You know I had forgot that guys are the type to just fix a problem and that maybe I just need to try lission more. And I agree with need more time, I thought about this all night and came to the same conclusion that we need more one on one time. A couple months ago we went away for 1 day to a hotel and that helped a ton we talked a lot and grew closer. I can tell we need more times like this. I came away from that day relising she needs more quality time with me and I need it with her and some how I got caught up in life and forgot it.

But I think you might be right maybe when shes getting upset and I’m busy trying to fix it or taken offense when shes trying to explain a problem or venting. I’ll be more open to this in the future.

Thanks for the tips. I believe they will help.


----------



## michzz (Jun 6, 2008)

I would say, dude, that even if you are right, you are wrong when you are arguing with an overtired mother of infant twins and a toddler.

You cannot win a competition like that.

I would also agree that you need more alone time with your wife, but calling it a meeting for three hours?

No, I think what you need is a date with her alone. Hire a sitter, get a relative, someone to help.

I also agree that you and she are in a marathon of sleep deficit and will be until she gets a break when the kids go to school.

A 70-hour week of work is pretty brutal. And not just on you. Your family doesn't get your presence, your wife doesn't get you there with her as a united front with the kids.'

Maybe you two need to really go over the finances and see if the actual income of the extra 30 hours is really worth the impact on your lives.

Get rid of cable TV. Start using a clothesline outside, don't go to starbucks, etc. Shop at cheaper grocery stores. Walk instead of driving everywhere. Take a lunch, a sandwich from home, to work. Raise the deductible on your car insurance. Turn off the all the vampire electronics in the house when you are not using them.

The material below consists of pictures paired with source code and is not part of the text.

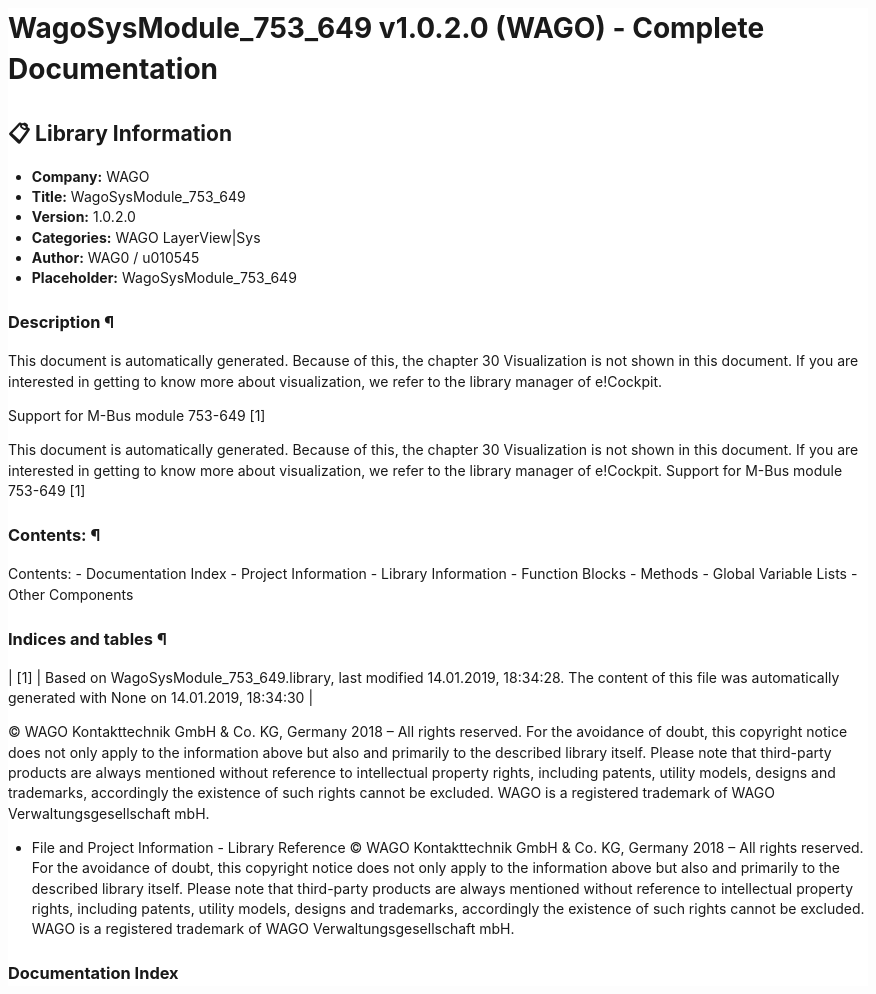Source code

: # WagoSysModule_753_649 v1.0.2.0 (WAGO) - Complete Documentation


## 📋 Library Information

- **Company:** WAGO
- **Title:** WagoSysModule_753_649
- **Version:** 1.0.2.0
- **Categories:** WAGO LayerView|Sys
- **Author:** WAG0 / u010545
- **Placeholder:** WagoSysModule_753_649

### Description ¶


This document is automatically generated. Because of this, the chapter 30 Visualization is not shown in this document. If you are interested in getting to know more about visualization, we refer to the library manager of e!Cockpit.

Support for M-Bus module 753-649 [1]

This document is automatically generated. Because of this, the chapter 30 Visualization is not shown in this document. If you are interested in getting to know more about visualization, we refer to the library manager of e!Cockpit. Support for M-Bus module 753-649 [1]

### Contents: ¶


Contents: - Documentation Index - Project Information - Library Information - Function Blocks - Methods - Global Variable Lists - Other Components

### Indices and tables ¶


| [1] | Based on WagoSysModule_753_649.library, last modified 14.01.2019, 18:34:28. The content of this file was automatically generated with None on 14.01.2019, 18:34:30 |

© WAGO Kontakttechnik GmbH & Co. KG, Germany 2018 – All rights reserved. For the avoidance of doubt, this copyright notice does not only apply to the information above but also and primarily to the described library itself. Please note that third-party products are always mentioned without reference to intellectual property rights, including patents, utility models, designs and trademarks, accordingly the existence of such rights cannot be excluded. WAGO is a registered trademark of WAGO Verwaltungsgesellschaft mbH.

- File and Project Information - Library Reference © WAGO Kontakttechnik GmbH & Co. KG, Germany 2018 – All rights reserved. For the avoidance of doubt, this copyright notice does not only apply to the information above but also and primarily to the described library itself. Please note that third-party products are always mentioned without reference to intellectual property rights, including patents, utility models, designs and trademarks, accordingly the existence of such rights cannot be excluded. WAGO is a registered trademark of WAGO Verwaltungsgesellschaft mbH.

### Documentation Index
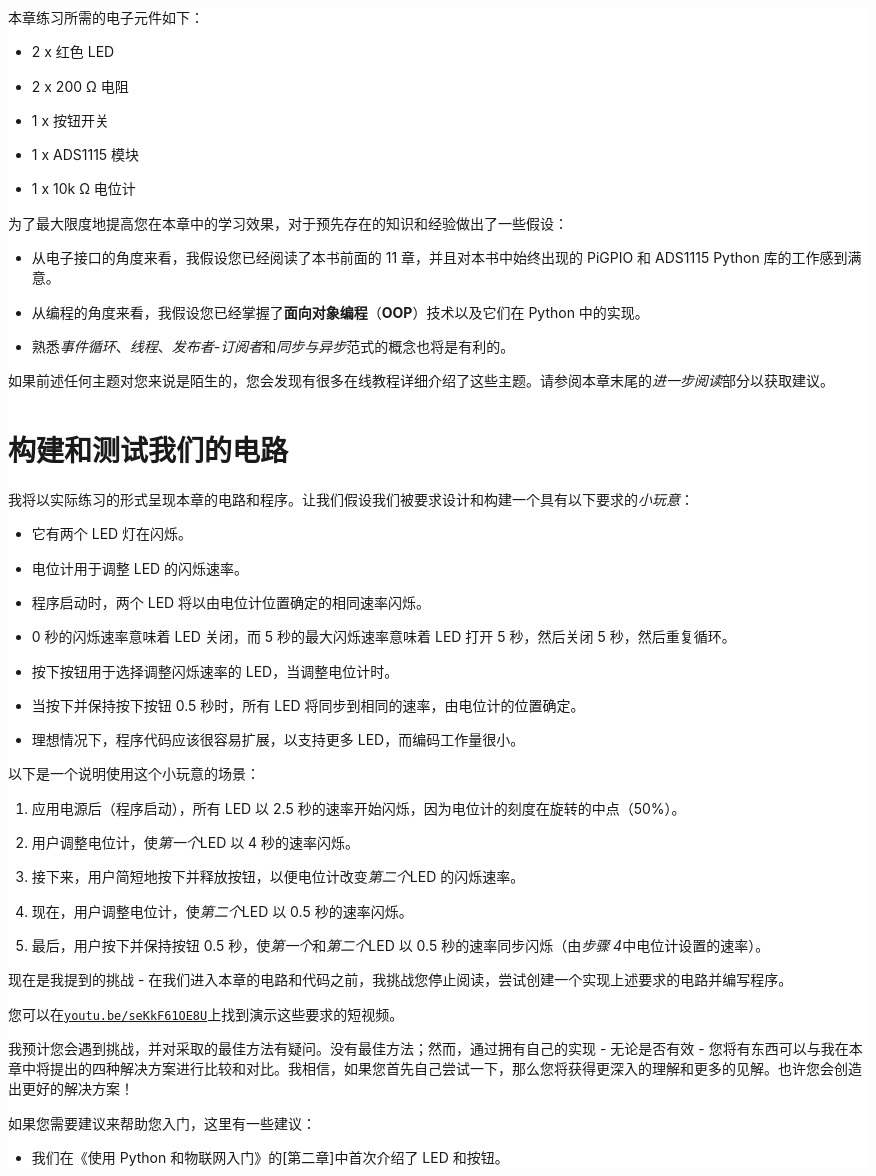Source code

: 本章练习所需的电子元件如下：

+   2 x 红色 LED

+   2 x 200 Ω 电阻

+   1 x 按钮开关

+   1 x ADS1115 模块

+   1 x 10k Ω 电位计

为了最大限度地提高您在本章中的学习效果，对于预先存在的知识和经验做出了一些假设：

+   从电子接口的角度来看，我假设您已经阅读了本书前面的 11 章，并且对本书中始终出现的 PiGPIO 和 ADS1115 Python 库的工作感到满意。

+   从编程的角度来看，我假设您已经掌握了**面向对象编程**（**OOP**）技术以及它们在 Python 中的实现。

+   熟悉*事件循环*、*线程*、*发布者-订阅者*和*同步与异步*范式的概念也将是有利的。

如果前述任何主题对您来说是陌生的，您会发现有很多在线教程详细介绍了这些主题。请参阅本章末尾的*进一步阅读*部分以获取建议。

# 构建和测试我们的电路

我将以实际练习的形式呈现本章的电路和程序。让我们假设我们被要求设计和构建一个具有以下要求的*小玩意*：

+   它有两个 LED 灯在闪烁。

+   电位计用于调整 LED 的闪烁速率。

+   程序启动时，两个 LED 将以由电位计位置确定的相同速率闪烁。

+   0 秒的闪烁速率意味着 LED 关闭，而 5 秒的最大闪烁速率意味着 LED 打开 5 秒，然后关闭 5 秒，然后重复循环。

+   按下按钮用于选择调整闪烁速率的 LED，当调整电位计时。

+   当按下并保持按下按钮 0.5 秒时，所有 LED 将同步到相同的速率，由电位计的位置确定。

+   理想情况下，程序代码应该很容易扩展，以支持更多 LED，而编码工作量很小。

以下是一个说明使用这个小玩意的场景：

1.  应用电源后（程序启动），所有 LED 以 2.5 秒的速率开始闪烁，因为电位计的刻度在旋转的中点（50%）。

1.  用户调整电位计，使*第一个*LED 以 4 秒的速率闪烁。

1.  接下来，用户简短地按下并释放按钮，以便电位计改变*第二个*LED 的闪烁速率。

1.  现在，用户调整电位计，使*第二个*LED 以 0.5 秒的速率闪烁。

1.  最后，用户按下并保持按钮 0.5 秒，使*第一个*和*第二个*LED 以 0.5 秒的速率同步闪烁（由*步骤 4*中电位计设置的速率）。

现在是我提到的挑战 - 在我们进入本章的电路和代码之前，我挑战您停止阅读，尝试创建一个实现上述要求的电路并编写程序。

您可以在[`youtu.be/seKkF61OE8U`](https://youtu.be/seKkF61OE8U)上找到演示这些要求的短视频。

我预计您会遇到挑战，并对采取的最佳方法有疑问。没有最佳方法；然而，通过拥有自己的实现 - 无论是否有效 - 您将有东西可以与我在本章中将提出的四种解决方案进行比较和对比。我相信，如果您首先自己尝试一下，那么您将获得更深入的理解和更多的见解。也许您会创造出更好的解决方案！

如果您需要建议来帮助您入门，这里有一些建议：

+   我们在《使用 Python 和物联网入门》的[第二章]中首次介绍了 LED 和按钮。
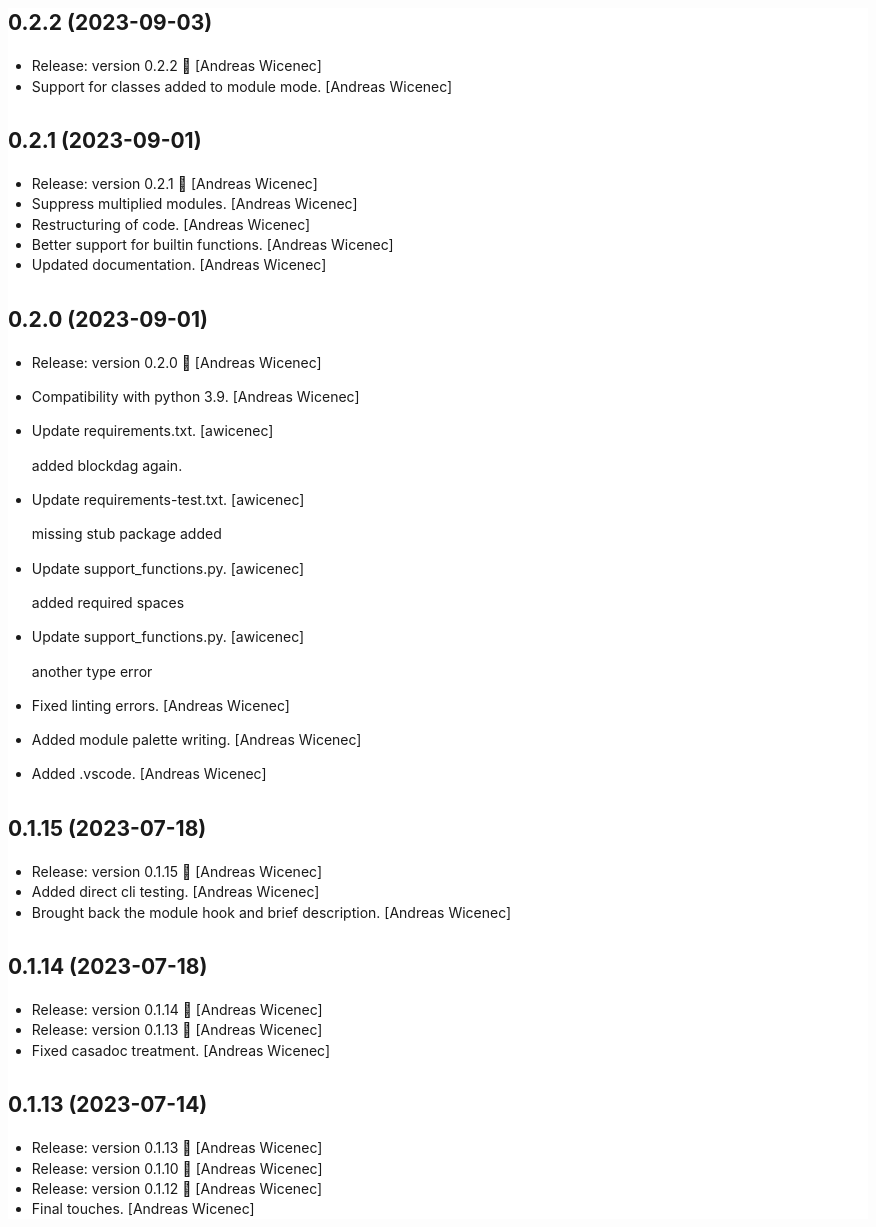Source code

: 
0.2.2 (2023-09-03)
------------------
- Release: version 0.2.2 🚀 [Andreas Wicenec]
- Support for classes added to module mode. [Andreas Wicenec]


0.2.1 (2023-09-01)
------------------
- Release: version 0.2.1 🚀 [Andreas Wicenec]
- Suppress multiplied modules. [Andreas Wicenec]
- Restructuring of code. [Andreas Wicenec]
- Better support for builtin functions. [Andreas Wicenec]
- Updated documentation. [Andreas Wicenec]


0.2.0 (2023-09-01)
------------------
- Release: version 0.2.0 🚀 [Andreas Wicenec]
- Compatibility with python 3.9. [Andreas Wicenec]
- Update requirements.txt. [awicenec]

  added blockdag again.
- Update requirements-test.txt. [awicenec]

  missing stub package added
- Update support_functions.py. [awicenec]

  added required spaces
- Update support_functions.py. [awicenec]

  another type error
- Fixed linting errors. [Andreas Wicenec]
- Added module palette writing. [Andreas Wicenec]
- Added .vscode. [Andreas Wicenec]


0.1.15 (2023-07-18)
-------------------
- Release: version 0.1.15 🚀 [Andreas Wicenec]
- Added direct cli testing. [Andreas Wicenec]
- Brought back the module hook and brief description. [Andreas Wicenec]


0.1.14 (2023-07-18)
-------------------
- Release: version 0.1.14 🚀 [Andreas Wicenec]
- Release: version 0.1.13 🚀 [Andreas Wicenec]
- Fixed casadoc treatment. [Andreas Wicenec]


0.1.13 (2023-07-14)
-------------------
- Release: version 0.1.13 🚀 [Andreas Wicenec]
- Release: version 0.1.10 🚀 [Andreas Wicenec]
- Release: version 0.1.12 🚀 [Andreas Wicenec]
- Final touches. [Andreas Wicenec]
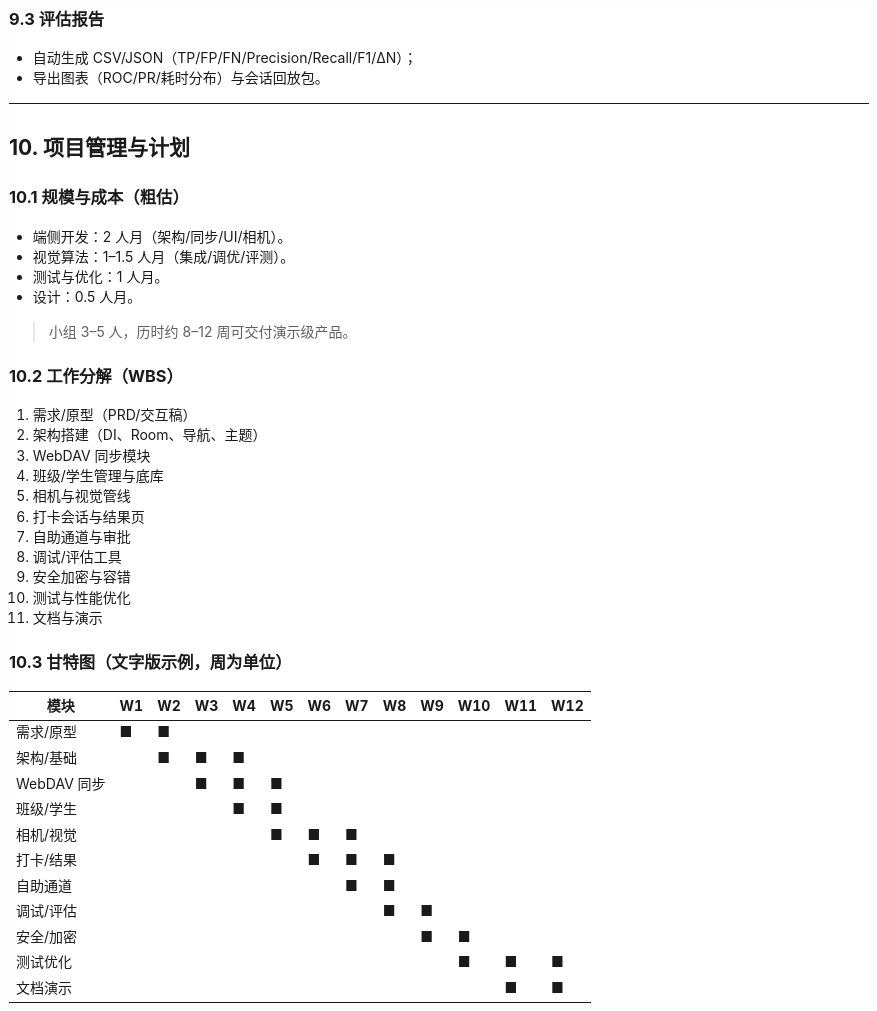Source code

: ### 9.3 评估报告

- 自动生成 CSV/JSON（TP/FP/FN/Precision/Recall/F1/ΔN）；
- 导出图表（ROC/PR/耗时分布）与会话回放包。

------

## 10. 项目管理与计划

### 10.1 规模与成本（粗估）

- 端侧开发：2 人月（架构/同步/UI/相机）。
- 视觉算法：1–1.5 人月（集成/调优/评测）。
- 测试与优化：1 人月。
- 设计：0.5 人月。

> 小组 3–5 人，历时约 8–12 周可交付演示级产品。

### 10.2 工作分解（WBS）

1. 需求/原型（PRD/交互稿）
2. 架构搭建（DI、Room、导航、主题）
3. WebDAV 同步模块
4. 班级/学生管理与底库
5. 相机与视觉管线
6. 打卡会话与结果页
7. 自助通道与审批
8. 调试/评估工具
9. 安全加密与容错
10. 测试与性能优化
11. 文档与演示

### 10.3 甘特图（文字版示例，周为单位）

| 模块        | W1   | W2   | W3   | W4   | W5   | W6   | W7   | W8   | W9   | W10  | W11  | W12  |
| ----------- | ---- | ---- | ---- | ---- | ---- | ---- | ---- | ---- | ---- | ---- | ---- | ---- |
| 需求/原型   | ■    | ■    |      |      |      |      |      |      |      |      |      |      |
| 架构/基础   |      | ■    | ■    | ■    |      |      |      |      |      |      |      |      |
| WebDAV 同步 |      |      | ■    | ■    | ■    |      |      |      |      |      |      |      |
| 班级/学生   |      |      |      | ■    | ■    |      |      |      |      |      |      |      |
| 相机/视觉   |      |      |      |      | ■    | ■    | ■    |      |      |      |      |      |
| 打卡/结果   |      |      |      |      |      | ■    | ■    | ■    |      |      |      |      |
| 自助通道    |      |      |      |      |      |      | ■    | ■    |      |      |      |      |
| 调试/评估   |      |      |      |      |      |      |      | ■    | ■    |      |      |      |
| 安全/加密   |      |      |      |      |      |      |      |      | ■    | ■    |      |      |
| 测试优化    |      |      |      |      |      |      |      |      |      | ■    | ■    | ■    |
| 文档演示    |      |      |      |      |      |      |      |      |      |      | ■    | ■    |
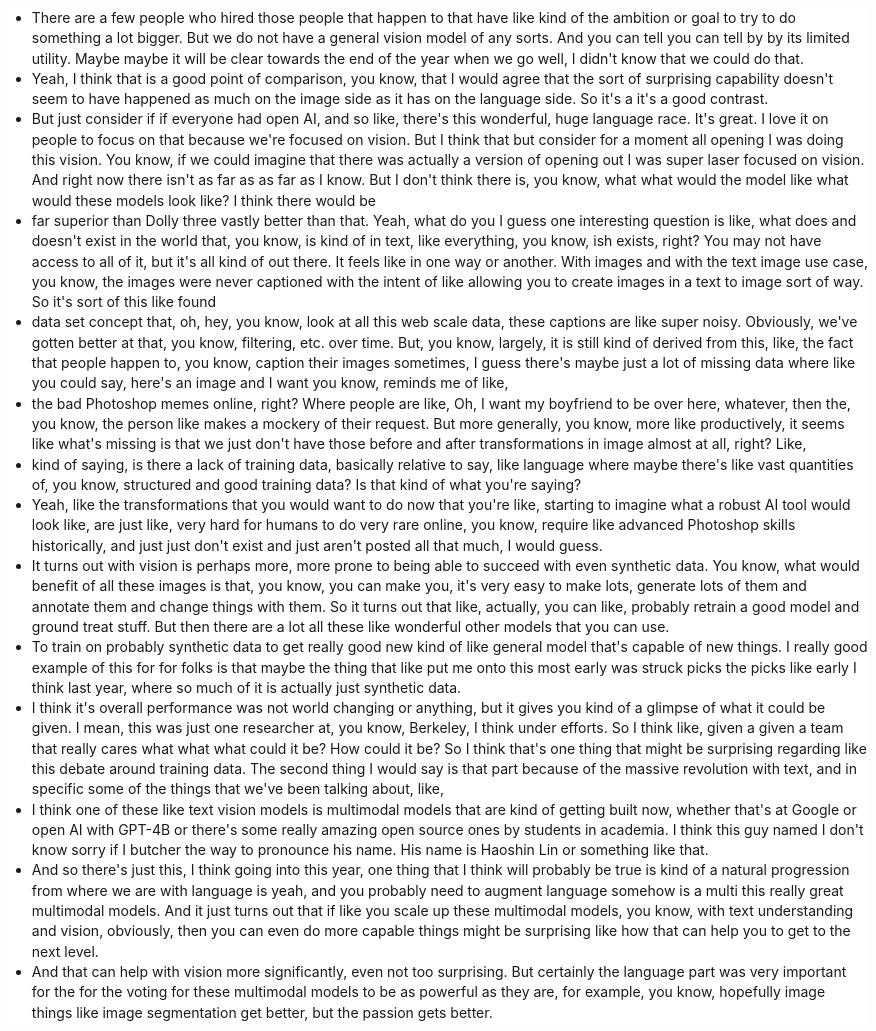 *  There are a few people who hired those people that happen to that have like kind of the ambition or goal to try to do something a lot bigger. But we do not have a general vision model of any sorts. And you can tell you can tell by by its limited utility. Maybe maybe it will be clear towards the end of the year when we go well, I didn't know that we could do that.
*  Yeah, I think that is a good point of comparison, you know, that I would agree that the sort of surprising capability doesn't seem to have happened as much on the image side as it has on the language side. So it's a it's a good contrast.
*  But just consider if if everyone had open AI, and so like, there's this wonderful, huge language race. It's great. I love it on people to focus on that because we're focused on vision. But I think that but consider for a moment all opening I was doing this vision. You know, if we could imagine that there was actually a version of opening out I was super laser focused on vision. And right now there isn't as far as as far as I know. But I don't think there is, you know, what what would the model like what would these models look like? I think there would be
*  far superior than Dolly three vastly better than that. Yeah, what do you I guess one interesting question is like, what does and doesn't exist in the world that, you know, is kind of in text, like everything, you know, ish exists, right? You may not have access to all of it, but it's all kind of out there. It feels like in one way or another. With images and with the text image use case, you know, the images were never captioned with the intent of like allowing you to create images in a text to image sort of way. So it's sort of this like found
*  data set concept that, oh, hey, you know, look at all this web scale data, these captions are like super noisy. Obviously, we've gotten better at that, you know, filtering, etc. over time. But, you know, largely, it is still kind of derived from this, like, the fact that people happen to, you know, caption their images sometimes, I guess there's maybe just a lot of missing data where like you could say, here's an image and I want you know, reminds me of like,
*  the bad Photoshop memes online, right? Where people are like, Oh, I want my boyfriend to be over here, whatever, then the, you know, the person like makes a mockery of their request. But more generally, you know, more like productively, it seems like what's missing is that we just don't have those before and after transformations in image almost at all, right? Like,
*  kind of saying, is there a lack of training data, basically relative to say, like language where maybe there's like vast quantities of, you know, structured and good training data? Is that kind of what you're saying?
*  Yeah, like the transformations that you would want to do now that you're like, starting to imagine what a robust AI tool would look like, are just like, very hard for humans to do very rare online, you know, require like advanced Photoshop skills historically, and just just don't exist and just aren't posted all that much, I would guess.
*  It turns out with vision is perhaps more, more prone to being able to succeed with even synthetic data. You know, what would benefit of all these images is that, you know, you can make you, it's very easy to make lots, generate lots of them and annotate them and change things with them. So it turns out that like, actually, you can like, probably retrain a good model and ground treat stuff. But then there are a lot all these like wonderful other models that you can use.
*  To train on probably synthetic data to get really good new kind of like general model that's capable of new things. I really good example of this for for folks is that maybe the thing that like put me onto this most early was struck picks the picks like early I think last year, where so much of it is actually just synthetic data.
*  I think it's overall performance was not world changing or anything, but it gives you kind of a glimpse of what it could be given. I mean, this was just one researcher at, you know, Berkeley, I think under efforts. So I think like, given a given a team that really cares what what what could it be? How could it be? So I think that's one thing that might be surprising regarding like this debate around training data. The second thing I would say is that part because of the massive revolution with text, and in specific some of the things that we've been talking about, like,
*  I think one of these like text vision models is multimodal models that are kind of getting built now, whether that's at Google or open AI with GPT-4B or there's some really amazing open source ones by students in academia. I think this guy named I don't know sorry if I butcher the way to pronounce his name. His name is Haoshin Lin or something like that.
*  And so there's just this, I think going into this year, one thing that I think will probably be true is kind of a natural progression from where we are with language is yeah, and you probably need to augment language somehow is a multi this really great multimodal models. And it just turns out that if like you scale up these multimodal models, you know, with text understanding and vision, obviously, then you can even do more capable things might be surprising like how that can help you to get to the next level.
*  And that can help with vision more significantly, even not too surprising. But certainly the language part was very important for the for the voting for these multimodal models to be as powerful as they are, for example, you know, hopefully image things like image segmentation get better, but the passion gets better.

I know, I may be presuming you haven't done all those things. I'm just suggesting that working more hours and your wife and kids getting more isolated from you may not be the right path right now. And there are ways to cut back even more than one thinks to make it possible.


----------



## preso (May 1, 2009)

My advice to tired man is to hang in there, the kids are very young and this will not last a lifetime, soon your situation will improve.
Just hang in there. In a few years things will be much easier with everything. Very young children ( a few) would be hard on anyone.


----------



## Sandy55 (Jun 3, 2009)

Oh, and another thing I learned (am mother of FOUR):

You and she need to understand the power of looking at each other and KNOWINGLY say: "This too shall pass..." when it comes to children of a young age. NOTHING about raising kids is PERMANENT - other than the ever deepening of love for them; and one needs to CONSTANTLY remember, kids evolve and change, constantly...you meet one challenge and solve it, another challenge pops up. It is like playing Wack a Mole! 

My oldest is 33 the youngest is nearly 16 and if I don't say this mantra "This too shall pass..." at least once a week I figure I must be dead.

Hmmm...as a matter of fact I say "This too shall pass..." about my spouse too! LOL


----------



## SFladybug (May 25, 2009)

:smthumbup: You guys are full of sage wisdom. The regular date idea is VERY IMPORTANT! If you can't afford a sitter, see if you can start a baby sitting co-op with some other people in your neighborhood or church who have kids. It's a great way to have a support network, help out each other and give you and your wife time to just listen to each other, hold on to each other, and remember why you had kids together to begin with.


----------



## sisters359 (Apr 9, 2009)

many schools require service hours from the kids now, so really look into that for free babysitting--of course you have to trust the 
sitter(s) but that's all the more reason to ask for 2 (b/c of the ages and the twins) so you get 2 kids, who will also keep an eye on one another. A small private school may have a really good handle on which kids are good sitters, and they may be happy to help, even in summer, if you just ask and explain your need. I'm sure some bigger public schools have a good handle on such things, too, but it can be harder to figure out who to talk with. And don't forget your church, if you have one! A terrific resource for support.


----------